In an extraordinary attack on the nation’s system of medicines regulation, Mr Abbott condemned it as “a thicket of complexity, bureaucracy and corporate and institutional self-interest”.

“If a drug is needed for a valid medicinal purpose and is being administered safely, there should be no question of its legality,” the Prime Minister said. “And if a drug that is proven to be safe abroad is needed here, it should be available.”

Mr Abbott was speaking in the context of the debate over the legalisation of cannabis use for medicinal purposes, but his comments have sparked fears the Government is looking more broadly at watering down the current system of medicines regulation, including the pivotal role played by the Therapeutic Goods Administration.

Criticism of the nation’s system of medicines regulation are nothing new – the TGA and the Pharmaceutical Benefits Advisory Committee are often accused of denying patients access to treatments available overseas.

But it is rare for the Prime Minister of the day to launch such a forthright attack, and his comments appear to call current levels of oversight of the drugs market into question.

Under current arrangements, it is illegal to supply or sell products with claimed therapeutic properties unless it is listed on the Register of Therapeutic Goods administered by the TGA.

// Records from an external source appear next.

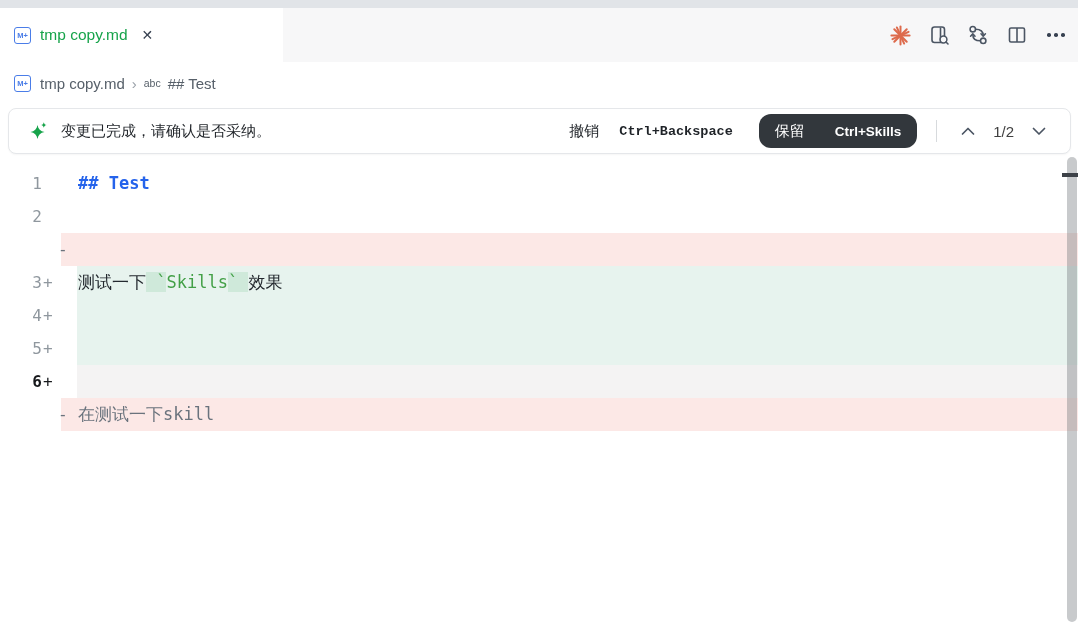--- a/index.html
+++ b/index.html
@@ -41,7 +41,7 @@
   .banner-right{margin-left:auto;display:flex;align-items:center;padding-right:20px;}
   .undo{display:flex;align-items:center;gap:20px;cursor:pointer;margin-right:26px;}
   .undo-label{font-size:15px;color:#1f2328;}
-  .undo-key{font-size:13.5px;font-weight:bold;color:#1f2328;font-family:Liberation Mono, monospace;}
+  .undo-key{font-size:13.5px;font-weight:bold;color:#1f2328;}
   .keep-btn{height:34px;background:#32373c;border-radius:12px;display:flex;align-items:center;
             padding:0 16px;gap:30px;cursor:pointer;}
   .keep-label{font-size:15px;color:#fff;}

Approving a drug for listing on the register can be a lengthy process because the TGA, like counterparts overseas such as the US’s Food and Drug Administration, requires detailed information about what it contains as well as evidence from clinical trials regarding its safety and efficacy.

AMA President Associate Professor Brian Owler said it was an important process that protected the public from useless or harmful concoctions.

“The way that we regulate medicines in this country for clinical indications is through the TGA, and I think we need to keep using those mechanisms, having experts look at the evidence that exists, whether there’s a gap, conduct a clinical trial,” A/Professor Owler said.